Bostridge had his own year-long Perspectives series at Carnegie Hall in 2005/6, and a twelve-month residency at the Barbican in 2008, "Homeward Bound". He has had a Carte Blanche season at the Concertgebouw and further artistic residencies in Luxembourg, Hamburg, the Schubertiade Schwarzenberg and the Wigmore Hall.
On 11 November 2009 Bostridge sang Agnus Dei from Benjamin Britten's War Requiem, at the Armistice Day service in Westminster Abbey. This uses the words of war poet Wilfred Owen's "At a Calvary near the Ancre". The service marked the loss of the WWI generation, whose last members died earlier the same year. Bostridge performed Kurt Weill's anti-war Four Walt Whitman Songs in 2014. He also has a long history with directing and performing The Threepenny Opera.
In 2013, he performed as part of the Barbican Britten centenary festival in London, and released a new recording of the composer's War Requiem.
Bostridge was for a time the music columnist for Standpoint magazine, the monthly publication launched in 2008 "to celebrate Western civilisation"; he continues to serve on the magazine's advisory board. He is a Youth Music Ambassador, a patron of the Music Libraries Trust and of the Macmillan Cancer Support Guards Chapel Carol Concert.
A collection of his writings on music, A Singer's Notebook, was published by Faber and Faber in September 2011. It was described by philosopher Michael Tanner, in BBC Music Magazine: "A consistently lively, learned, urbane and passionate book, once opened not likely to be closed until you have read it all."

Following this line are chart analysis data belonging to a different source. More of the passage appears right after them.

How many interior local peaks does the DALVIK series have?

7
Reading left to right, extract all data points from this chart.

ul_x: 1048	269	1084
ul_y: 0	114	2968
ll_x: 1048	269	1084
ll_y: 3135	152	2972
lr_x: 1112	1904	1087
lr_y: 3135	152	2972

His book Schubert's Winter Journey: Anatomy of an Obsession was published by Faber and Faber in the UK and by Knopf in the US in January 2015. It will be published in German, Finnish, Dutch, Korean, Japanese, Italian, Swedish, Polish, Mandarin, simplified Chinese, French, Russian and Spanish editions. It won the Duff Cooper Prize for non-fiction for 2015. It won the Prix Littéraire des Musiciens in 2018 and was named the best music book of the year in the Prix de la Critique 2017/18. It went on to win the Grand Prix France Musique des Muses in 2019.

Personal life

In 1992 Bostridge married the writer and publisher Lucasta Miller, and they have a son and a daughter. His brother is the biographer and critic Mark Bostridge.
He lists his hobbies as reading, cooking, and looking at pictures.